▸ Input material:

----

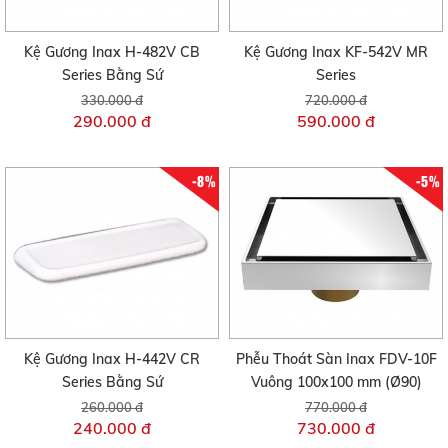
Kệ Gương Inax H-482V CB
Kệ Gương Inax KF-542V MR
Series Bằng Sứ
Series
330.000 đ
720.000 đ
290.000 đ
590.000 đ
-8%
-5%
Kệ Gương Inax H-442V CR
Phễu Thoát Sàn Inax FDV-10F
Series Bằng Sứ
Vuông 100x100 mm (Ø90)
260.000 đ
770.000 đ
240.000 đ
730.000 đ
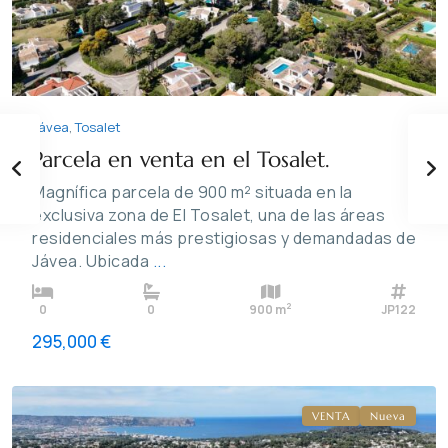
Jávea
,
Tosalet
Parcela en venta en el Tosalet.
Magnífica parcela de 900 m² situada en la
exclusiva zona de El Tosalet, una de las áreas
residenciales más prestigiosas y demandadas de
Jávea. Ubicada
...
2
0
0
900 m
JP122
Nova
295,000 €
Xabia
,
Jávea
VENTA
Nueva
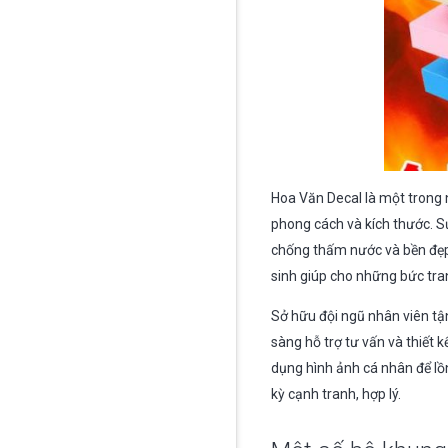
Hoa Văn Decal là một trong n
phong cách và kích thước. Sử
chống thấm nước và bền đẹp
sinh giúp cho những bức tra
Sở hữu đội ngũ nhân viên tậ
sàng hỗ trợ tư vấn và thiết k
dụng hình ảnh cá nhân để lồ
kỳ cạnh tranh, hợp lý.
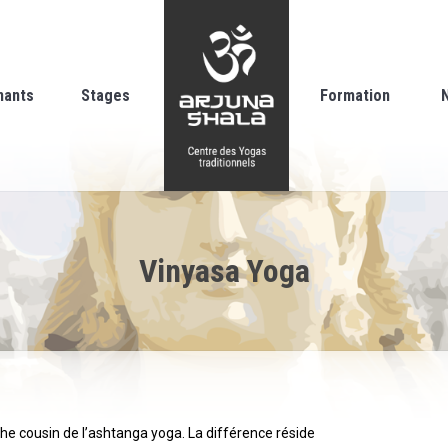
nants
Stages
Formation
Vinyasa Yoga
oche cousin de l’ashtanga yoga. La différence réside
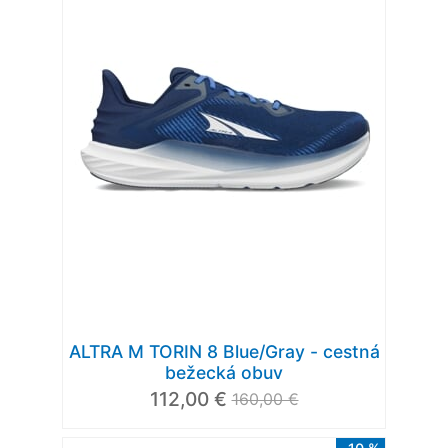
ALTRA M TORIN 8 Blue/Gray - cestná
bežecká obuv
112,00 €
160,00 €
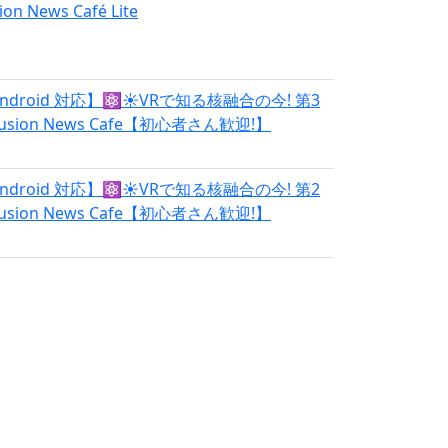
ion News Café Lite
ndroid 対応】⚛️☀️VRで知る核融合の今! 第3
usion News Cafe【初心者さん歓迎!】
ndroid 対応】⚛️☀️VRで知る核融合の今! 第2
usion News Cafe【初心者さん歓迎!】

----

▸ Work item: Give the data again word for word, without images.

▸ Result of this exercise:
Kệ Gương Inax H-482V CB
Kệ Gương Inax KF-542V MR
Series Bằng Sứ
Series
330.000 đ
720.000 đ
290.000 đ
590.000 đ
-8%
-5%
Kệ Gương Inax H-442V CR
Phễu Thoát Sàn Inax FDV-10F
Series Bằng Sứ
Vuông 100x100 mm (Ø90)
260.000 đ
770.000 đ
240.000 đ
730.000 đ
Jávea
,
Tosalet
Parcela en venta en el Tosalet.
Magnífica parcela de 900 m² situada en la
exclusiva zona de El Tosalet, una de las áreas
residenciales más prestigiosas y demandadas de
Jávea. Ubicada
...
2
0
0
900 m
JP122
Nova
295,000 €
Xabia
,
Jávea
VENTA
Nueva
Hoa Văn Decal là một trong n
phong cách và kích thước. Sử
chống thấm nước và bền đẹp
sinh giúp cho những bức tra
Sở hữu đội ngũ nhân viên tậ
sàng hỗ trợ tư vấn và thiết k
dụng hình ảnh cá nhân để lồ
kỳ cạnh tranh, hợp lý.
nants
Stages
Formation
Vinyasa Yoga
oche cousin de l’ashtanga yoga. La différence réside
ALTRA M TORIN 8 Blue/Gray - cestná
bežecká obuv
112,00 €
160,00 €
ion News Café Lite
ndroid 対応】⚛️☀️VRで知る核融合の今! 第3
usion News Cafe【初心者さん歓迎!】
ndroid 対応】⚛️☀️VRで知る核融合の今! 第2
usion News Cafe【初心者さん歓迎!】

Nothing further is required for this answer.